### EXERCISE INSTRUCTIONS
A - Please turn the paragraph of the Bruce Eric Kaplan article that begins "Bruce Eric Kaplan" into a short bulleted list that keeps its main facts.
B - Decide whether each statement agrees with the Bruce Eric Kaplan article. For each, answer yes or no and quote the words of the article that settle it.
(i) Kaplan's single-panel cartoons frequently appear in The New Yorker.
(ii) Kaplan graduated from Yale University.
(iii) Kaplan has worked on Six Feet Under.

══ TEXT SEGMENT

= Bruce Eric Kaplan =

American cartoonist

Bruce Eric Kaplan (born ) is an American cartoonist and satirist whose single-panel cartoons frequently appear in The New Yorker. His cartoons are known for their signature simple style and often ironic or dark humor. Kaplan is also a screenwriter and has worked on Seinfeld and on Six Feet Under. Kaplan wove his New Yorker cartooning into Seinfeld with the episode, "The Cartoon." He graduated from Wesleyan University and studied there with Professor Jeanine Basinger.

════
══ SOURCE DATA

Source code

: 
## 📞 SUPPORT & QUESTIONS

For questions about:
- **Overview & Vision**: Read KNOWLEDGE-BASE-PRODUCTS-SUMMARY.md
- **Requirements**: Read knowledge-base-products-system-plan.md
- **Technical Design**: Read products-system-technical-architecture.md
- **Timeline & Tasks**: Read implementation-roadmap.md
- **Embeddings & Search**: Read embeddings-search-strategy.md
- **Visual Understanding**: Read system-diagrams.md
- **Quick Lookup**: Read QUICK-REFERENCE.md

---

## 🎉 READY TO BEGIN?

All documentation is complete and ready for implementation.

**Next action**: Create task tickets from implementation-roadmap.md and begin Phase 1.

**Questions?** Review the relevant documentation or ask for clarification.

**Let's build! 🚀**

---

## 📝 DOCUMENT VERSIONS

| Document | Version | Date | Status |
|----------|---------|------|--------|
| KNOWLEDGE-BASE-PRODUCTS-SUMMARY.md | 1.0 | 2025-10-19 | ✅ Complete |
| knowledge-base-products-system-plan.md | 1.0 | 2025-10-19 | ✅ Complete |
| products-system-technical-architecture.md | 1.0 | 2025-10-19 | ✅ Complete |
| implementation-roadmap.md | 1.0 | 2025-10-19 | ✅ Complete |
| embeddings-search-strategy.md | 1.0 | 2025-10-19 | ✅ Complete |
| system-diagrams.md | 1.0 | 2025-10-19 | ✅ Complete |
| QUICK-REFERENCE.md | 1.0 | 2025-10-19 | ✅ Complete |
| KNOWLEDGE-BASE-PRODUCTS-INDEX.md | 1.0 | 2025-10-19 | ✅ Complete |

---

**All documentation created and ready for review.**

════

### PER-TASK ANSWERS
A -
- American cartoonist and satirist whose single-panel cartoons often appear in The New Yorker
- Cartoons known for a simple signature style and frequently ironic or dark humor
- Also a screenwriter who has worked on Seinfeld and Six Feet Under
- Brought his New Yorker cartooning into Seinfeld in the episode "The Cartoon"
- Graduated from Wesleyan University, where he studied with Professor Jeanine Basinger

B -
(i) Yes: "whose single-panel cartoons frequently appear in The New Yorker"
(ii) No: "He graduated from Wesleyan University"
(iii) Yes: "has worked on Seinfeld and on Six Feet Under"